# Removing scratches from silver?



## texasgirl (May 15, 2007)

Does anyone know how to remove scratches from a strerling silver bracelet?
Is there some sort of cloth or anything? Mine has visible scratches that must have come from me wearing mine at work and typing on the computer. It rubs on the desk.


----------



## Andy M. (May 15, 2007)

With sterling, you have a chance as it's solid silver.  I'd try a silver polish.  It's an abrasive that will take off scratches or at least make them less visible, depending on how deep they are.

If that doesn't work, take them to a jeweler and he can polish them out.


----------



## Katie H (May 15, 2007)

I don't know that _you _can remove them.  Perhaps a good jeweler would be the one to do it correctly.  But if you want to refurbish the bracelet a bit, you can use the stuff that the people at Replacements Ltd. use.

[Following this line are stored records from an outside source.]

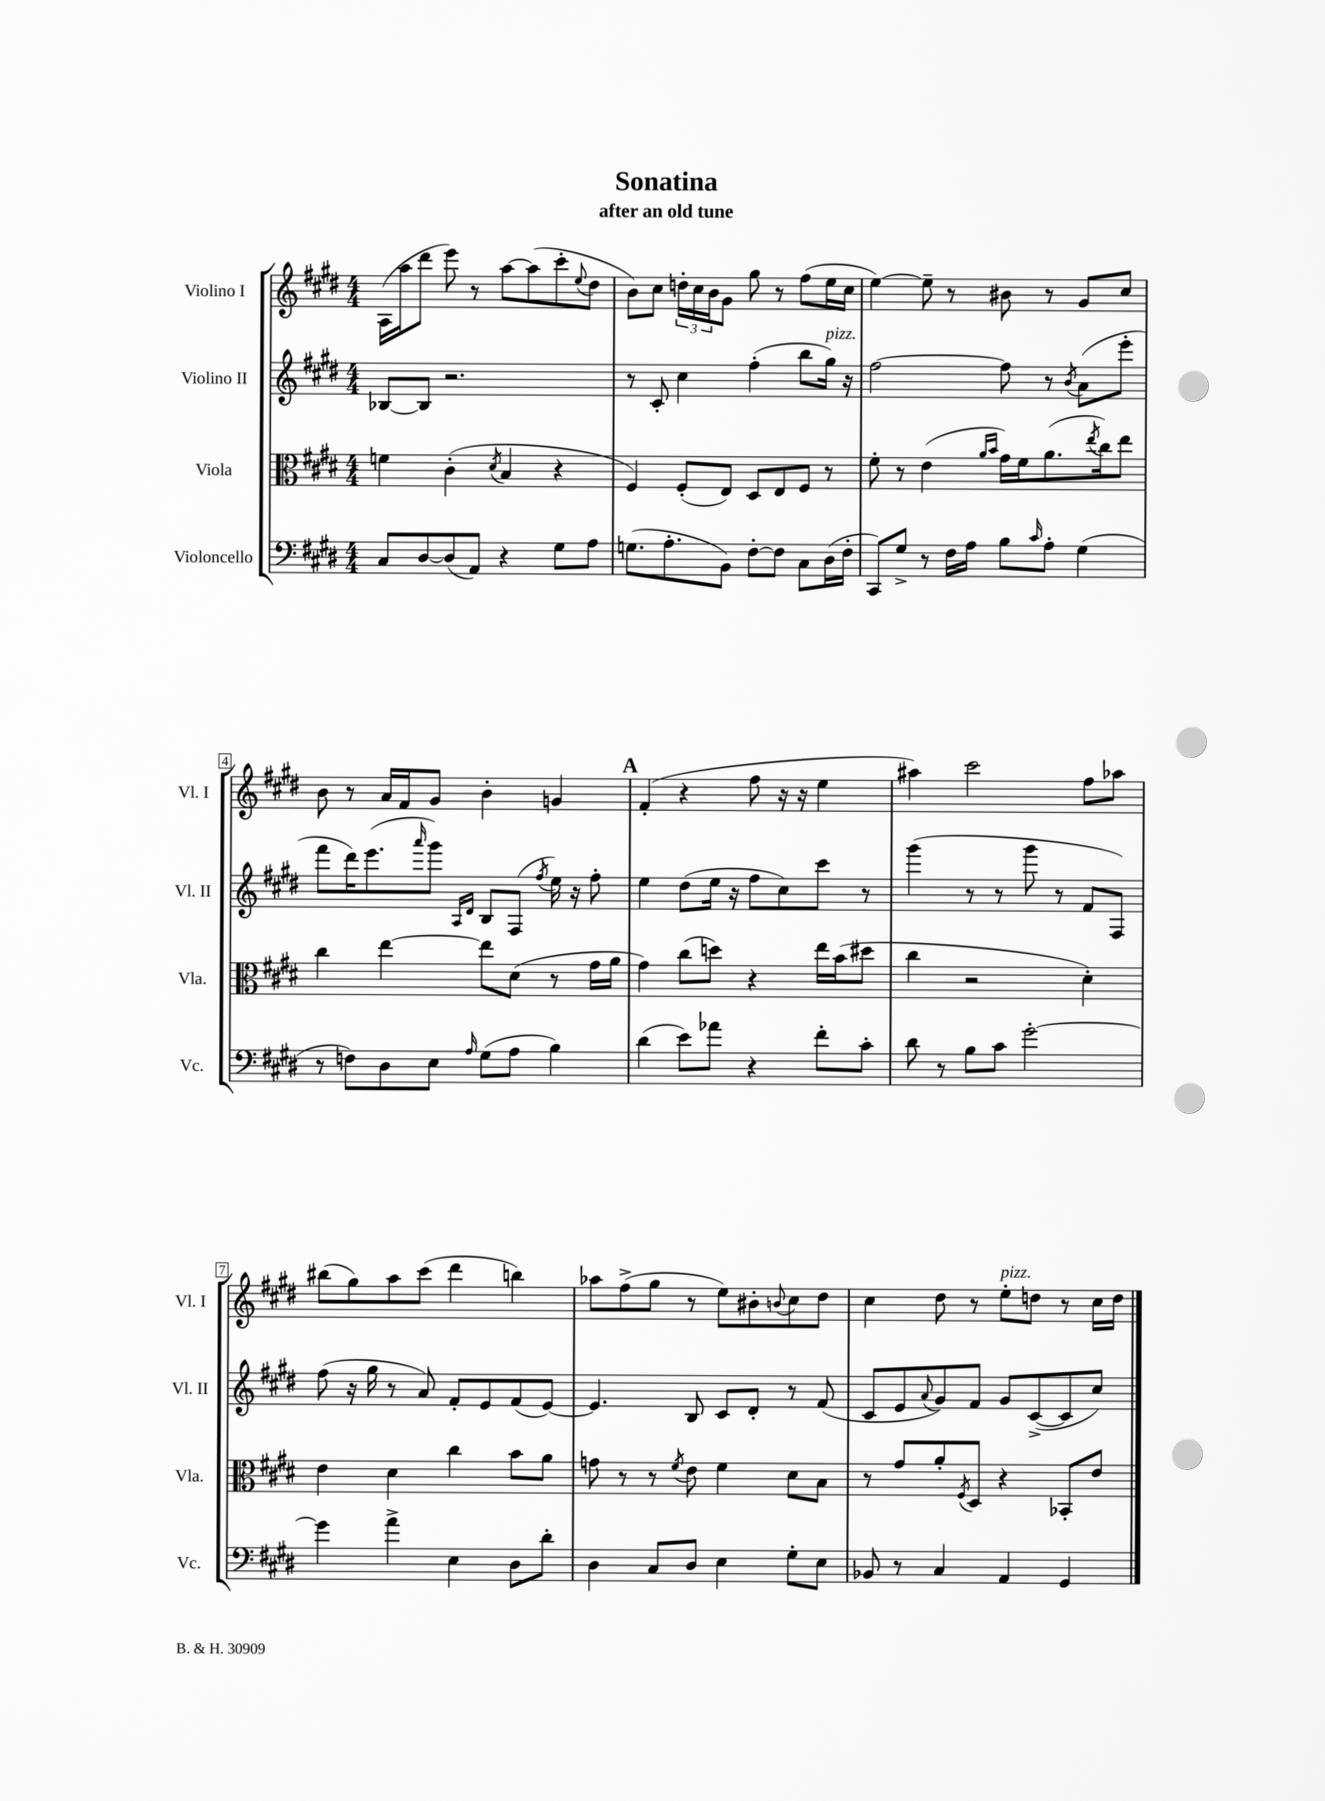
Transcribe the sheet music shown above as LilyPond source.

\header { title = "Sonatina" subtitle = "after an old tune" }
<<
\new StaffGroup <<
\new Staff = "s0" \with { instrumentName = "Violino I" shortInstrumentName = "Vl. I" } {
    \clef treble \key e \major \numericTimeSignature \time 4/4
    a16( a''16 dis'''8 e'''8) r8 a''8~ a''8( cis'''8-. \appoggiatura { e''8 } dis''8 |
    b'8) cis''8 \tuplet 3/2 { d''16-. cis''16 b'16 } gis'8 gis''8 r8 fis''8( e''16 cis''16 |
    e''4~) e''8-- r8 bis'8 r8 gis'8 cis''8 |
    b'8 r8 a'16 fis'16 gis'8 b'4-. g'4 |
    \mark \markup { \bold "A" } fis'4-.( r4 fis''8 r16 r16 e''4 |
    ais''4) cis'''2 fis''8 aes''8 |
    bis''8( gis''8) a''8 cis'''8( dis'''4 b''4) |
    aes''8 fis''8->( gis''8 r8 e''8) bis'8-. \appoggiatura { b'8 } cis''8 dis''8 |
    cis''4 dis''8 r8 e''8-.^\markup { \italic "pizz." } d''8 r8 cis''16 d''16 \bar "|." |
}
\new Staff = "s1" \with { instrumentName = "Violino II" shortInstrumentName = "Vl. II" } {
    \clef treble \key e \major \numericTimeSignature \time 4/4
    bes8~ bes8 r2. |
    r8 cis'8-. cis''4 fis''4-.( b''8 gis''16^\markup { \italic "pizz." }) r16 |
    fis''2~ fis''8 r8 \acciaccatura { b'8 } a'8( e'''8-. |
    fis'''8 dis'''16) e'''8.( \grace { a'''16 } gis'''8) \grace { a16 dis'16 } b8 fis8( \acciaccatura { fis''8 } e''16) r16 fis''8-. |
    \mark \markup { \bold "A" } e''4 dis''8( e''16 r16 fis''8 cis''8) cis'''8 r8 |
    gis'''4( r8 r8 gis'''8 r8 fis'8 fis8) |
    fis''8( r16 gis''16 r8 a'8) fis'8-. e'8 fis'8( e'8~) |
    e'4. b8 cis'8 dis'8-. r8 fis'8( |
    cis'8 e'8 \appoggiatura { a'8 } gis'8) fis'8 gis'8 cis'8~->( cis'8 cis''8) \bar "|." |
}
\new Staff = "s2" \with { instrumentName = "Viola" shortInstrumentName = "Vla." } {
    \clef alto \key e \major \numericTimeSignature \time 4/4
    f'4 cis'4-.( \acciaccatura { dis'8 } b4 r4 |
    fis4) fis8-.( e8) dis8 e8 fis8 r8 |
    fis'8-. r8 e'4( \grace { a'16 b'16 } gis'16) fis'16 a'8.( \acciaccatura { e''8 } cis''16) e''8 |
    cis''4 e''4~ e''8 dis'8( r8 gis'16 a'16 |
    \mark \markup { \bold "A" } gis'4) cis''8( d''8) r4 e''16 b'16( dis''8 |
    cis''4 r2 dis'4-.) |
    e'4 dis'4 cis''4 b'8 a'8 |
    g'8 r8 r8 \acciaccatura { fis'8 } e'8 fis'4 dis'8 b8 |
    r8 gis'8 a'8-. \acciaccatura { fis8 } dis8 r4 bes,8-. e'8 \bar "|." |
}
\new Staff = "s3" \with { instrumentName = "Violoncello" shortInstrumentName = "Vc." } {
    \clef bass \key e \major \numericTimeSignature \time 4/4
    cis8 dis8~ dis8( a,8) r4 gis8 a8 |
    g8.( a8.-. b,8) fis8~-. fis8 cis8 dis16( fis16-. |
    cis,8) gis8-> r8 fis16 a16 b8 \grace { cis'16 } a8-. gis4( |
    r8 f8) dis8 e8 \grace { a16 } gis8( a8 b4) |
    \mark \markup { \bold "A" } dis'4( e'8) aes'8 r4 fis'8-. cis'8-. |
    dis'8 r8 b8 cis'8 gis'2~-. |
    gis'4 a'4-> e4 dis8 dis'8-. |
    dis4 cis8 dis8 e4 gis8-. e8 |
    bes,8 r8 cis4 a,4 gis,4 \bar "|." |
}
>>
>>
\layout { \context { \Score \override BarNumber.stencil = #(make-stencil-boxer 0.1 0.3 ly:text-interface::print) } }
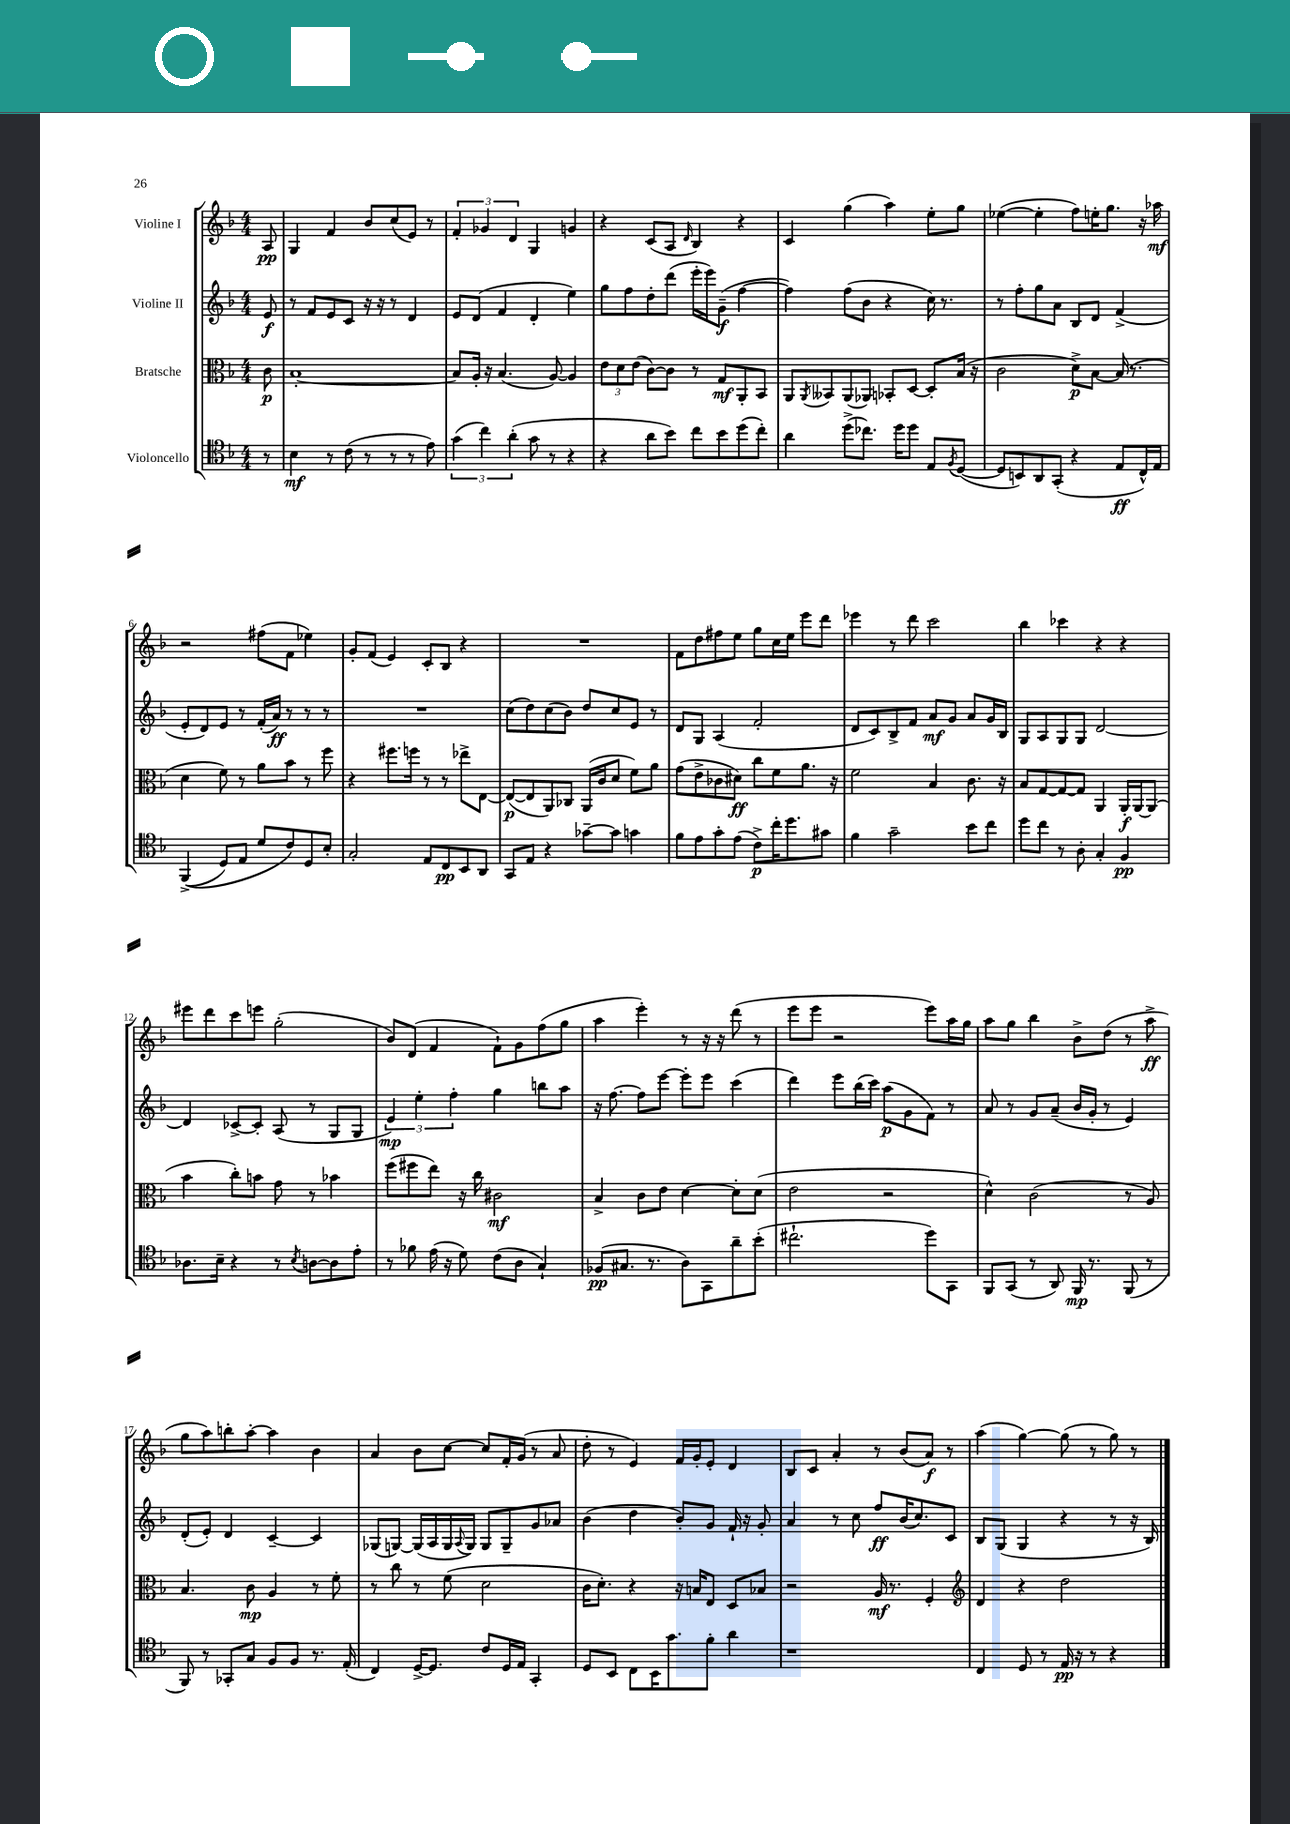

It's a product called NEVR-DULL.  I've been using it for years on all my silver flatware and all my other silver pieces.  It can make the ugliest piece look almost new.  Here's a link that tells you where it can be found, along with some information on the product:  find it here.


----------



## texasgirl (May 15, 2007)

Thanks Andy. I don't think they are deep,just a surface scratch.

Thank you too, Katie!!


----------



## jpmcgrew (May 15, 2007)

Is scratches are not too deep a jeweler should be able to buff them out,


----------